### Instructions for the task
Every entry should be transcribed word for word, so that nothing is missing.
++++ Recorded information
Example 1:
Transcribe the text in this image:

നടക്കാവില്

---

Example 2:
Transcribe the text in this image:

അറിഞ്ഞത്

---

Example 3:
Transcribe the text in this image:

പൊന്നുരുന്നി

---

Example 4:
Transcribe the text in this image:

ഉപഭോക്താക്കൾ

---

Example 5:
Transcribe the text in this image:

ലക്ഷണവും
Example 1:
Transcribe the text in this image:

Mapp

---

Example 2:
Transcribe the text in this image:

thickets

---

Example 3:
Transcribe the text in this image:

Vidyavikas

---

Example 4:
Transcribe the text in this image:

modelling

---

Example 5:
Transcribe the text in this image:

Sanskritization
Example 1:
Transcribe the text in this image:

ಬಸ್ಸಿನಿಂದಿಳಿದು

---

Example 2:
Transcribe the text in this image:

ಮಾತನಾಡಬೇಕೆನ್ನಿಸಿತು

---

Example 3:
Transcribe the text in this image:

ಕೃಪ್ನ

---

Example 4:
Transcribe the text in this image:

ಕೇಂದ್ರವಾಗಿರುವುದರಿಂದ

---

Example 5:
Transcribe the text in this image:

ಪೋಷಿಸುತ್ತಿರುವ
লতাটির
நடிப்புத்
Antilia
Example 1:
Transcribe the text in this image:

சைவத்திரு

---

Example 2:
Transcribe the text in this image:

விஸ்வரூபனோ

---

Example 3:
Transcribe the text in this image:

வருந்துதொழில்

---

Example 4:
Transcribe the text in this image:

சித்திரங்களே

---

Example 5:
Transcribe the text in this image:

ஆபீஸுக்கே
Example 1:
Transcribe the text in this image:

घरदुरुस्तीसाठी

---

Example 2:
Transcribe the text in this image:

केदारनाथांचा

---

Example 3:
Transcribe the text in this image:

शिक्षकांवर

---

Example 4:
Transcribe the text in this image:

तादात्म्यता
++++++++
### Written response
Example 1:
Transcribe the text in this image:

നടക്കാവില്

---

Example 2:
Transcribe the text in this image:

അറിഞ്ഞത്

---

Example 3:
Transcribe the text in this image:

പൊന്നുരുന്നി

---

Example 4:
Transcribe the text in this image:

ഉപഭോക്താക്കൾ

---

Example 5:
Transcribe the text in this image:

ലക്ഷണവും
Example 1:
Transcribe the text in this image:

Mapp

---

Example 2:
Transcribe the text in this image:

thickets

---

Example 3:
Transcribe the text in this image:

Vidyavikas

---

Example 4:
Transcribe the text in this image:

modelling

---

Example 5:
Transcribe the text in this image:

Sanskritization
Example 1:
Transcribe the text in this image:

ಬಸ್ಸಿನಿಂದಿಳಿದು

---

Example 2:
Transcribe the text in this image:

ಮಾತನಾಡಬೇಕೆನ್ನಿಸಿತು

---

Example 3:
Transcribe the text in this image:

ಕೃಪ್ನ

---

Example 4:
Transcribe the text in this image:

ಕೇಂದ್ರವಾಗಿರುವುದರಿಂದ

---

Example 5:
Transcribe the text in this image:

ಪೋಷಿಸುತ್ತಿರುವ
লতাটির
நடிப்புத்
Antilia
Example 1:
Transcribe the text in this image:

சைவத்திரு

---

Example 2:
Transcribe the text in this image:

விஸ்வரூபனோ

---

Example 3:
Transcribe the text in this image:

வருந்துதொழில்

---

Example 4:
Transcribe the text in this image:

சித்திரங்களே

---

Example 5:
Transcribe the text in this image:

ஆபீஸுக்கே
Example 1:
Transcribe the text in this image:

घरदुरुस्तीसाठी

---

Example 2:
Transcribe the text in this image:

केदारनाथांचा

---

Example 3:
Transcribe the text in this image:

शिक्षकांवर

---

Example 4:
Transcribe the text in this image:

तादात्म्यता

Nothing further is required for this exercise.